T cells recognize cancer by the abnormal proteins that arise from mutations. Tumors carrying many mutations tend to display more of these neoantigens, giving T cells more to target. This is the logic behind tumor mutational burden as a biomarker. In the KEYNOTE-158 analysis published by Marabelle and colleagues, which supported the 2020 approval of pembrolizumab for tumor-mutational-burden-high solid tumors (defined as at least 10 mutations per megabase), the objective response rate in that biomarker-selected group was about 29 percent, with a majority of responses lasting a year or more. A closely related marker is mismatch-repair deficiency, or high microsatellite instability, which floods a tumor with mutations. The FDA approval summary by Marcus and colleagues describes the 2017 accelerated approval of pembrolizumab for MSI-high or mismatch-repair-deficient tumors as the agency's first tissue-agnostic indication, granted on a 39.6 percent objective response rate across 15 tumor types. Both figures are notable in two directions: they are far higher than one would expect from unselected tumors, yet even in these favorable groups most patients did not respond.

T cells have to be present and able to enter

A tumor that expresses the right targets still fails treatment if T cells cannot get in. The review literature describes "non-inflamed" tumor microenvironments with poor CD8-positive T cell infiltration, sometimes shorthanded as "cold" tumors versus "hot," inflamed ones. Tumor heterogeneity compounds this: the density of T cells can vary from the edge to the core of the same tumor, shaped by hypoxia and by which mutations are present where. Releasing a brake in a region no T cell has reached accomplishes nothing.

PD-L1 status is informative but not decisive

It is tempting to assume PD-L1 expression should predict who benefits, but the evidence is messier. The review is explicit that not all PD-L1-expressing tumors respond to PD-1/PD-L1 inhibitors, and, conversely, some PD-L1-negative tumors do respond. Part of the problem is measurement: PD-L1 staining varies with tumor location and sampling, so a single biopsy may misrepresent the whole tumor. This is why PD-L1 testing guides some decisions but is not treated as a clean yes-or-no switch.

Tumors actively resist

Even a promising tumor can defeat the drug through resistance. The literature distinguishes two patterns. In innate (constitutive) resistance, signaling pathways such as PI3K-Akt and STAT3 drive PD-L1 expression independent of any immune pressure. In adaptive resistance, the tumor upregulates PD-L1 specifically in response to interferon-gamma released by attacking immune cells, so the immune attack itself provokes the countermeasure. Resistance can also emerge after an initial response, as tumors evolve to escape a working immune attack.

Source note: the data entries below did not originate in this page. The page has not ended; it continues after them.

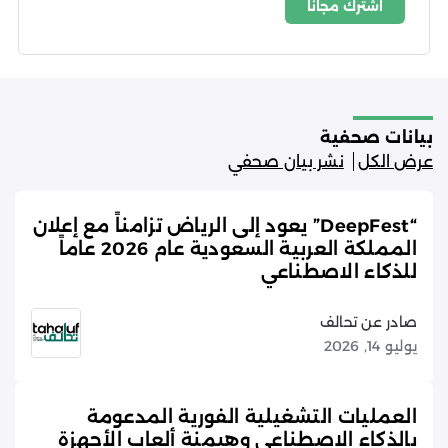
اشترك مجاناً
شروط الاستخدام
سياسة الخصوصية
بيانات صحفية
عرض الكل
نشر بيان صحفي
“DeepFest” يعود إلى الرياض تزامناً مع إعلان
المملكة العربية السعودية عام 2026 عاماً
للذكاء الاصطناعي
صادر عن تحالف
يوليو 14, 2026
العمليات التشغيلية الفورية المدعومة
بالذكاء الاصطناعي وهيمنة ألعاب الأجهزة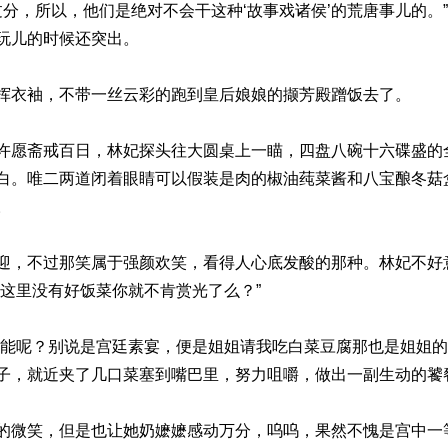
过分，所以，他们是绝对不会干这种‘故事戏诸侯’的荒唐事儿的。
玩儿的时候还突出。
挥衣袖，不带一丝云彩的跑到皇后娘娘的撷芳殿蹭饭去了。
许愿斋戒百日，林妃探头往大圆桌上一瞄，四盘八碗十六碟盛的
白。唯二两道闭着眼睛可以假装是肉的椒油莼菜酱和八宝酿冬菇
。
迎，不过那笑属于强颜欢笑，看得人心底发酸的那种。林妃不好
姐这里没有好饭菜你就不肯赏光了么？”
哪能呢？别说是宫廷素宴，便是姐姐请我吃白菜豆腐那也是姐姐的
子，就近夹了几口菜塞到嘴巴里，努力咀嚼，做出一副生动的饕
的微笑，但是也让她奶嬷嬷感动万分，呜呜，果然不愧是宫中一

What this means for interpreting the evidence

The honest reading is that checkpoint inhibition is a conditional therapy. Its benefit depends on a tumor being mutated enough to be seen, infiltrated enough to be reached, and not already armored with resistance machinery. Biomarkers like tumor mutational burden, microsatellite instability, and PD-L1 expression each capture part of that picture, which is why they enrich for responders without guaranteeing response, and why no single test yet identifies everyone who will benefit. Reading a checkpoint inhibitor result well means asking which of these conditions a given tumor met, rather than treating the drug class as uniformly effective or uniformly futile. This article is educational and is not medical advice.

References and sources

  1. NCI: Immune Checkpoint Inhibitors
  2. PD-1/PD-L1 Checkpoint Signaling Review (Alsaab et al., PMC)
  3. FDA Approval Summary: Pembrolizumab for MSI-High Solid Tumors (Marcus et al., Clin Cancer Res 2019)
  4. TMB and Pembrolizumab Outcomes, KEYNOTE-158 (Marabelle et al., Lancet Oncol 2020)

How this was researched. This explainer is built from the primary sources listed above and reflects Dr. Tojjar's own critical appraisal of that evidence. It explains and evaluates research and does not provide medical care.

This article is for general education and is not medical or professional advice. For guidance about your own health, talk with a qualified clinician.